Exercise instructions:
Answer these questions using the fastText notes below.
(a) What -dim value goes with the TurkuNLP embeddings?
(b) What -epoch value appears in the run that uses cc.fi.300.vec with more epochs and subwords?
(c) What approximate score is given for the TurkuNLP embeddings with defaults otherwise?

Extract:

Use fastText embeddings, defaults otherwise (~69)

$FASTTEXT supervised -input data/ylilauta-train.txt -output ylilauta.model \
     -pretrainedVectors cc.fi.300.vec -dim 300
$FASTTEXT test ylilauta.model.bin data/ylilauta-dev.txt

More epochs and subwords (~75)

$FASTTEXT supervised -input data/ylilauta-train.txt -output ylilauta.model \
     -pretrainedVectors cc.fi.300.vec -dim 300 \
     -minn 3 -maxn 5 -epoch 25
$FASTTEXT test ylilauta.model.bin data/ylilauta-dev.txt

TurkuNLP embeddings

Download

wget http://dl.turkunlp.org/finnish-embeddings/finnish_4B_parsebank_skgram.bin

Use embeddings, defaults otherwise (~67%)

$FASTTEXT supervised -input data/ylilauta-train.txt -output ylilauta.model \
     -pretrainedVectors finnish_4B_parsebank_skgram.bin -dim 200
$FASTTEXT test ylilauta.model.bin data/ylilauta-dev.txt

More epochs and subwords (~75%)

Record excerpts:

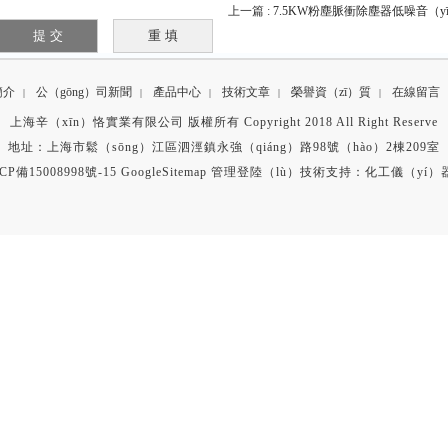
上一篇 :
7.5KW粉塵脈衝除塵器低噪音（yī
簡介
公（gōng）司新聞
產品中心
技術文章
榮譽資（zī）質
在線留言
|
|
|
|
|
上海辛（xīn）恪實業有限公司 版權所有 Copyright 2018 All Right Reserve
地址：上海市鬆（sōng）江區泗涇鎮永強（qiáng）路98號（hào）2棟209室
CP備15008998號-15
GoogleSitemap
管理登陸（lù）
技術支持：
化工儀（yí）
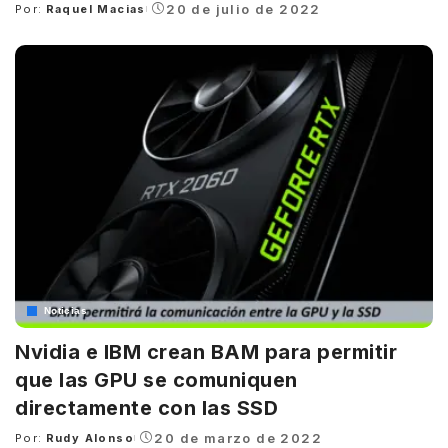
20 de julio de 2022
Por:
Raquel Macias
Posted
by
Noticias
Nvidia e IBM crean BAM para permitir
que las GPU se comuniquen
directamente con las SSD
20 de marzo de 2022
Por:
Rudy Alonso
Posted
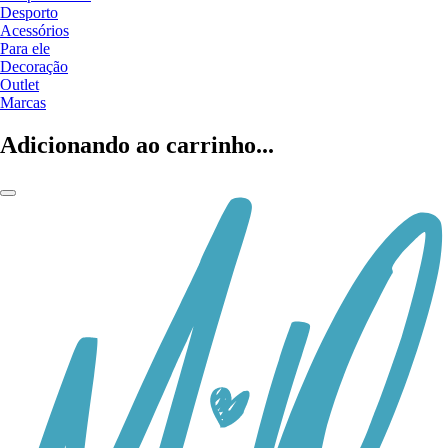
Desporto
Acessórios
Para ele
Decoração
Outlet
Marcas
Adicionando ao carrinho...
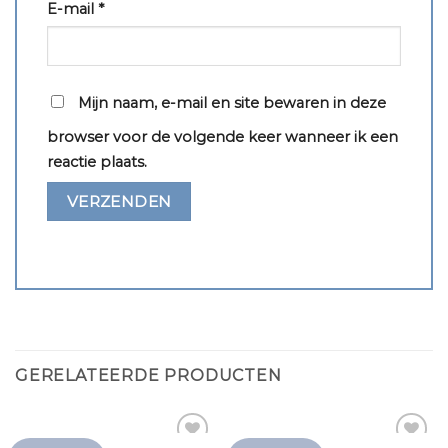
E-mail
*
Mijn naam, e-mail en site bewaren in deze
browser voor de volgende keer wanneer ik een
reactie plaats.
GERELATEERDE PRODUCTEN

Exercise answer:
(a) 200
(b) 25
(c) ~67%